Oh, and thanks for the shout out, Kathy.

Dave White

It's certainly true that for people who lack good health insurance and/or access to quality schooling/childhood care, raising a child with Down syndrome can be incredibly difficult, much more so than raising a child without the condition. (That said, I imagine raising any child without access to those things can be pretty nightmarish.)

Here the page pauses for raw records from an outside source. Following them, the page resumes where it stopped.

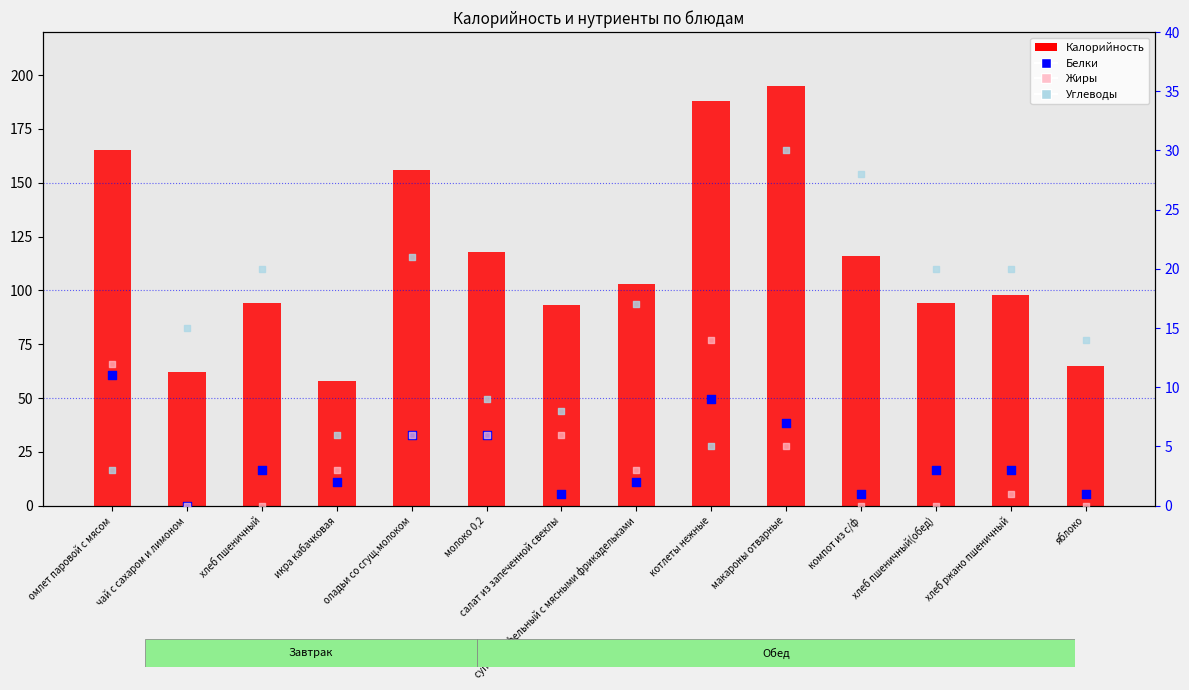

Which series has the largest Y range (max minus min)?

Калорийность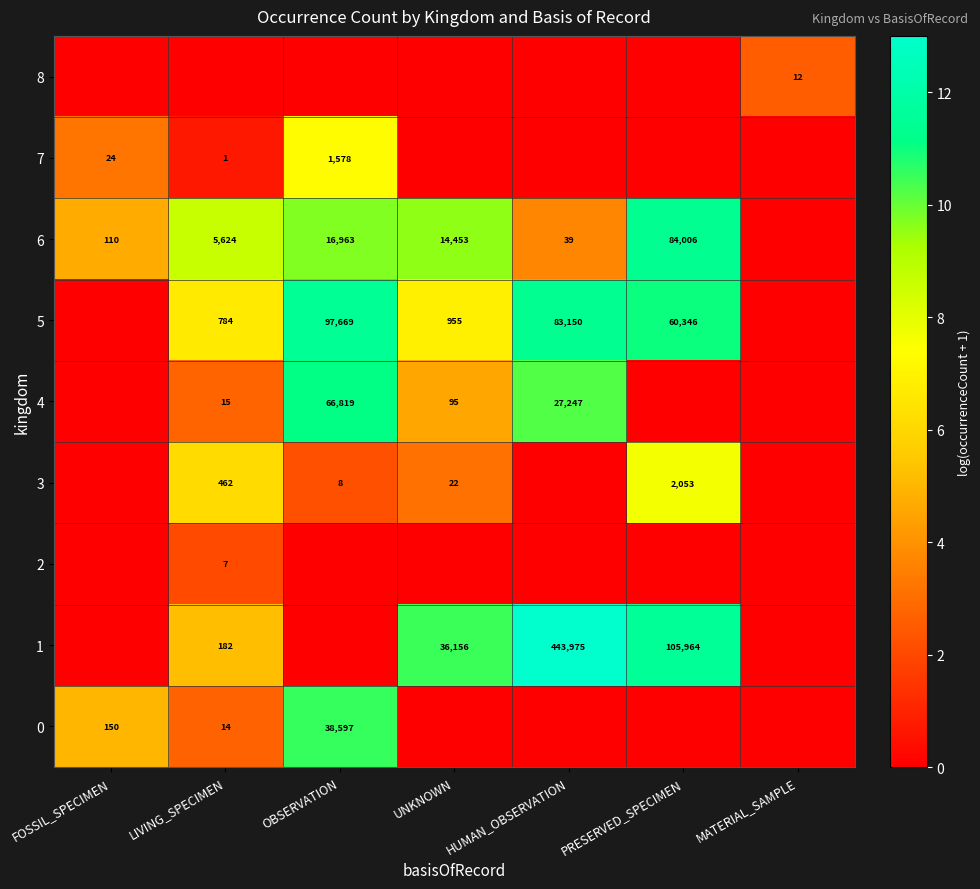

True or false: 5 has a value of 139954 at HUMAN_OBSERVATION.

False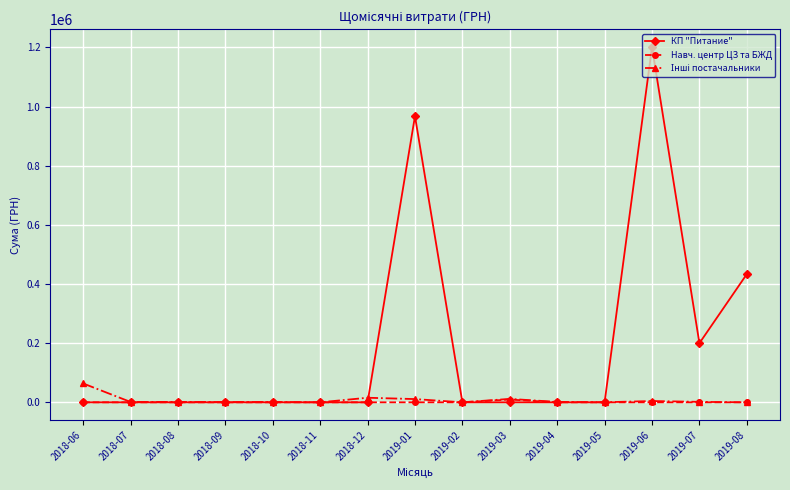

Between 2019-01 and 2019-02, which series saw the biggest shift?

КП "Питание"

However, for plenty of parents with access to all that essential and good stuff, raising a child with Down syndrome isn't as taxing as a lot of people apparently believe (if the 90% termination rates are accurate). It does look to be a bit beside your point, but it is a great (and inaccurate) exaggeration to describe the condition the way you did, as it is far from being "extraordinarily medically disastrous." Down syndrome kids are certainly at higher risk of medical complications, yes, but with what we now know, dealing with those risks isn't any more scary and/or difficult than it is when raising a kid with, say, type-1 diabetes. Both conditions are certainly very serious, but they're not "disastrous" or even really "extraordinary"---these are just kids, with a risk of serious health problems, but with a big love of life.

There's a lot to think about, for sure, but the pain and suffering of raising a kid with Down syndrome is, unfortunately, too often greatly overstated.

Megan McArdle

I have to agree; Downs is not a medical disaster. I think I would probably abort a Downs fetus if I had one, but it is not the same as Tay-Sachs, or other nasty recessives, which is a no-brainer. Downs kids enjoy their lives; it's their families who suffer. They don't die young any more, and they aren't profoundly retarded. They're just really hard to take care of, which is not the same thing.

Matt Zeitlin

What about the issue of independence. Is it at all common for Down children to become meaningfully independent from their parents? This would seem to be a huge consideration for parents, even without the medical risks and financial costs. Even if lifespan and health of people with down syndrome has increased, if independence is still highly unlikely, it would be imperious to say that those who chose to abort are practicing "eugenics" for not wanting to have an essentially unfair burden placed on them.

Again, Brian's point is well taken, for some, like Michael this isn't such a huge burden, for others it is. I think we can all agree that what's needed is choice for parents with the commensurate education about what raising children with conditions like Down is actually like.